= TASK DETAILS =
Only some lines are wanted. Transcribe, exactly, the lines below from the line with "para sua Empresa?" up to and including the line with "ранее, ключ к".

= DATA FOR THIS EXERCISE =
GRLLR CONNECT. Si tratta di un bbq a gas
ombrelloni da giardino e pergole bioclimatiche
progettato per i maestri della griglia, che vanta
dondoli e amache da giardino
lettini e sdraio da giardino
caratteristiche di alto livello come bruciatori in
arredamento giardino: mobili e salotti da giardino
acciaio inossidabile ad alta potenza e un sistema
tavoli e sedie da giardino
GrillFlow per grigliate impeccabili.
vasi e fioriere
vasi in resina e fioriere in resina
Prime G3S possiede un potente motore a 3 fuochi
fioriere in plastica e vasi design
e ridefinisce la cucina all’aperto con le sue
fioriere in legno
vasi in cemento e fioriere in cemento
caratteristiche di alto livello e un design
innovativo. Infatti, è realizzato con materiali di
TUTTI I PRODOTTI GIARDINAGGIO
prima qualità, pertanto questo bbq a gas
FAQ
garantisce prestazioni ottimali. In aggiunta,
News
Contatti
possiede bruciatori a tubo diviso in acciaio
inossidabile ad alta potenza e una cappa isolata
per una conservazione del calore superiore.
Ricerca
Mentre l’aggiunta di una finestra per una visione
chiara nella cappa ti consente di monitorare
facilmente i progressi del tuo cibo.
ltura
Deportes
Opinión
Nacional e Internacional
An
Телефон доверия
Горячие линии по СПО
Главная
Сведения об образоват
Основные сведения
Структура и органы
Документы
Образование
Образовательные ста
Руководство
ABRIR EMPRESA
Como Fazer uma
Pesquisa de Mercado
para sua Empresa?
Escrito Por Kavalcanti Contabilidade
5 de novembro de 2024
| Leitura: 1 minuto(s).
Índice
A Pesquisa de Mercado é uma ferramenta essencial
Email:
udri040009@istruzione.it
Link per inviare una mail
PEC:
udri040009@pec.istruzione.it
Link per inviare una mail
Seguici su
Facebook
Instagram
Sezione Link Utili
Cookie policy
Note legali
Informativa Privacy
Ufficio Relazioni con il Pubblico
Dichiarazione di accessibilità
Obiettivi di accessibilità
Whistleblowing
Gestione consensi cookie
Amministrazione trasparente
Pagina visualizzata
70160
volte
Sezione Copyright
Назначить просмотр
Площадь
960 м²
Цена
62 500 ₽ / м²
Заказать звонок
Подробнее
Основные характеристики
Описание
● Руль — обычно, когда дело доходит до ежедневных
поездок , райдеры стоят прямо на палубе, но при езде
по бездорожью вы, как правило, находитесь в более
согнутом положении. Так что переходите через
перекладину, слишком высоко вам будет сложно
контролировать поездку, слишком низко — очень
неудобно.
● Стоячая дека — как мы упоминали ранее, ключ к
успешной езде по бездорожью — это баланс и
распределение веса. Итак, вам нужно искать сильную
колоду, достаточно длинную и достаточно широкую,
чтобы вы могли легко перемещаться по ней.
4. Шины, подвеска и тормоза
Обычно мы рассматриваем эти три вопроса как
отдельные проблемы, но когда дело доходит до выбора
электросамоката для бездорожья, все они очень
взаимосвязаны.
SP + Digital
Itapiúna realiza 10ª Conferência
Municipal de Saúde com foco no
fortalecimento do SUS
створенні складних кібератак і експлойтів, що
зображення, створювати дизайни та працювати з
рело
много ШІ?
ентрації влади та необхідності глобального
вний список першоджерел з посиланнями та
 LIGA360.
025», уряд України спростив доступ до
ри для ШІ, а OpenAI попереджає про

= TASK RESULT =
para sua Empresa?
Escrito Por Kavalcanti Contabilidade
5 de novembro de 2024
| Leitura: 1 minuto(s).
Índice
A Pesquisa de Mercado é uma ferramenta essencial
Email:
udri040009@istruzione.it
Link per inviare una mail
PEC:
udri040009@pec.istruzione.it
Link per inviare una mail
Seguici su
Facebook
Instagram
Sezione Link Utili
Cookie policy
Note legali
Informativa Privacy
Ufficio Relazioni con il Pubblico
Dichiarazione di accessibilità
Obiettivi di accessibilità
Whistleblowing
Gestione consensi cookie
Amministrazione trasparente
Pagina visualizzata
70160
volte
Sezione Copyright
Назначить просмотр
Площадь
960 м²
Цена
62 500 ₽ / м²
Заказать звонок
Подробнее
Основные характеристики
Описание
● Руль — обычно, когда дело доходит до ежедневных
поездок , райдеры стоят прямо на палубе, но при езде
по бездорожью вы, как правило, находитесь в более
согнутом положении. Так что переходите через
перекладину, слишком высоко вам будет сложно
контролировать поездку, слишком низко — очень
неудобно.
● Стоячая дека — как мы упоминали ранее, ключ к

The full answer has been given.